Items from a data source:
^^^^^^^^^^^^^^^^
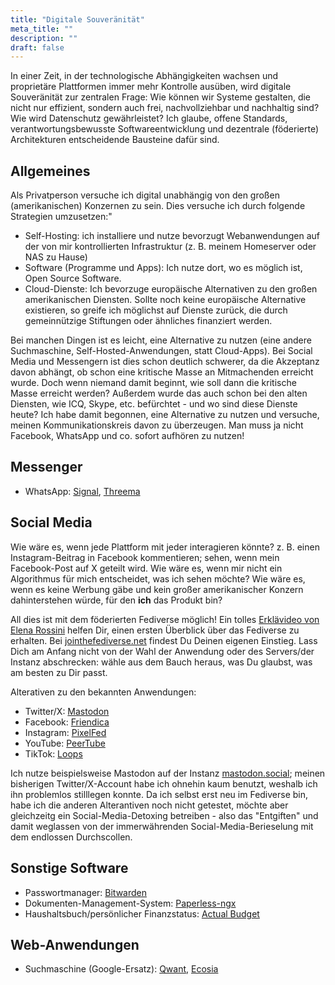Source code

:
 ```yaml
---
title: "Digitale Souveränität"
meta_title: ""
description: ""
draft: false
---
```


In einer Zeit, in der technologische Abhängigkeiten wachsen und proprietäre Plattformen immer mehr Kontrolle ausüben, wird digitale Souveränität zur zentralen Frage:
Wie können wir Systeme gestalten, die nicht nur effizient, sondern auch frei, nachvollziehbar und nachhaltig sind? Wie wird Datenschutz gewährleistet?
Ich glaube, offene Standards, verantwortungsbewusste Softwareentwicklung und dezentrale (föderierte) Architekturen entscheidende Bausteine dafür sind.

<!-- {{< toc >}} -->

## Allgemeines

Als Privatperson versuche ich digital unabhängig von den großen (amerikanischen) Konzernen zu sein. Dies versuche ich durch folgende Strategien umzusetzen:"
* Self-Hosting: ich installiere und nutze bevorzugt Webanwendungen auf der von mir kontrollierten Infrastruktur (z. B. meinem Homeserver oder NAS zu Hause)
* Software (Programme und Apps): Ich nutze dort, wo es möglich ist, Open Source Software.
* Cloud-Dienste: Ich bevorzuge europäische Alternativen zu den großen amerikanischen Diensten. Sollte noch keine europäische Alternative existieren, so greife ich möglichst auf Dienste zurück, die durch gemeinnützige Stiftungen oder ähnliches finanziert werden.

Bei manchen Dingen ist es leicht, eine Alternative zu nutzen (eine andere Suchmaschine, Self-Hosted-Anwendungen, statt Cloud-Apps). Bei Social Media und Messengern ist dies schon deutlich schwerer, da die Akzeptanz davon abhängt, ob schon eine kritische Masse an Mitmachenden erreicht wurde. Doch wenn niemand damit beginnt, wie soll dann die kritische Masse erreicht werden? Außerdem wurde das auch schon bei den alten Diensten, wie ICQ, Skype, etc. befürchtet - und wo sind diese Dienste heute? Ich habe damit begonnen, eine Alternative zu nutzen und versuche, meinen Kommunikationskreis davon zu überzeugen. Man muss ja nicht Facebook, WhatsApp und co. sofort aufhören zu nutzen!

## Messenger

* WhatsApp: [Signal](https://signal.org/), [Threema](https://threema.com)

## Social Media

Wie wäre es, wenn jede Plattform mit jeder interagieren könnte? z. B. einen Instagram-Beitrag in Facebook kommentieren; sehen, wenn mein Facebook-Post auf X geteilt wird. Wie wäre es, wenn mir nicht ein Algorithmus für mich entscheidet, was ich sehen möchte? Wie wäre es, wenn es keine Werbung gäbe und kein großer amerikanischer Konzern dahinterstehen würde, für den **ich** das Produkt bin? 

All dies ist mit dem föderierten Fediverse möglich! Ein tolles [Erklävideo von Elena Rossini](https://videos.elenarossini.com/w/64VuNCccZNrP4u9MfgbhkN) helfen Dir, einen ersten Überblick über das Fediverse zu erhalten. Bei [jointhefediverse.net](https://jointhefediverse.net/) findest Du Deinen eigenen Einstieg. Lass Dich am Anfang nicht von der Wahl der Anwendung oder des Servers/der Instanz abschrecken: wähle aus dem Bauch heraus, was Du glaubst, was am besten zu Dir passt. 

Alterativen zu den bekannten Anwendungen:
* Twitter/X: [Mastodon](https://joinmastodon.org/)
* Facebook: [Friendica](https://friendi.ca/)
* Instagram: [PixelFed](https://pixelfed.org/)
* YouTube: [PeerTube](https://joinpeertube.org/)
* TikTok: [Loops](https://loops.video/)

Ich nutze beispielsweise Mastodon auf der Instanz [mastodon.social](https://mastodon.social); meinen bisherigen Twitter/X-Account habe ich ohnehin kaum benutzt, weshalb ich ihn problemlos stilllegen konnte. Da ich selbst erst neu im Fediverse bin, habe ich die anderen Alterantiven noch nicht getestet, möchte aber gleichzeitg ein Social-Media-Detoxing betreiben - also das "Entgiften" und damit weglassen von der immerwährenden Social-Media-Berieselung mit dem endlossen Durchscollen.

## Sonstige Software

* Passwortmanager: [Bitwarden](https://bitwarden.com)
* Dokumenten-Management-System: [Paperless-ngx](https://docs.paperless-ngx.com/)
* Haushaltsbuch/persönlicher Finanzstatus: [Actual Budget](https://actualbudget.org/)

## Web-Anwendungen

* Suchmaschine (Google-Ersatz): [Qwant](https://www.qwant.com/), [Ecosia](https://www.ecosia.org/)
^^^^^^^^^^^^^^^^
## Exercise objective
Filter the records above for lines with "meinen".

## Answer space
Bei manchen Dingen ist es leicht, eine Alternative zu nutzen (eine andere Suchmaschine, Self-Hosted-Anwendungen, statt Cloud-Apps). Bei Social Media und Messengern ist dies schon deutlich schwerer, da die Akzeptanz davon abhängt, ob schon eine kritische Masse an Mitmachenden erreicht wurde. Doch wenn niemand damit beginnt, wie soll dann die kritische Masse erreicht werden? Außerdem wurde das auch schon bei den alten Diensten, wie ICQ, Skype, etc. befürchtet - und wo sind diese Dienste heute? Ich habe damit begonnen, eine Alternative zu nutzen und versuche, meinen Kommunikationskreis davon zu überzeugen. Man muss ja nicht Facebook, WhatsApp und co. sofort aufhören zu nutzen!
Ich nutze beispielsweise Mastodon auf der Instanz [mastodon.social](https://mastodon.social); meinen bisherigen Twitter/X-Account habe ich ohnehin kaum benutzt, weshalb ich ihn problemlos stilllegen konnte. Da ich selbst erst neu im Fediverse bin, habe ich die anderen Alterantiven noch nicht getestet, möchte aber gleichzeitg ein Social-Media-Detoxing betreiben - also das "Entgiften" und damit weglassen von der immerwährenden Social-Media-Berieselung mit dem endlossen Durchscollen.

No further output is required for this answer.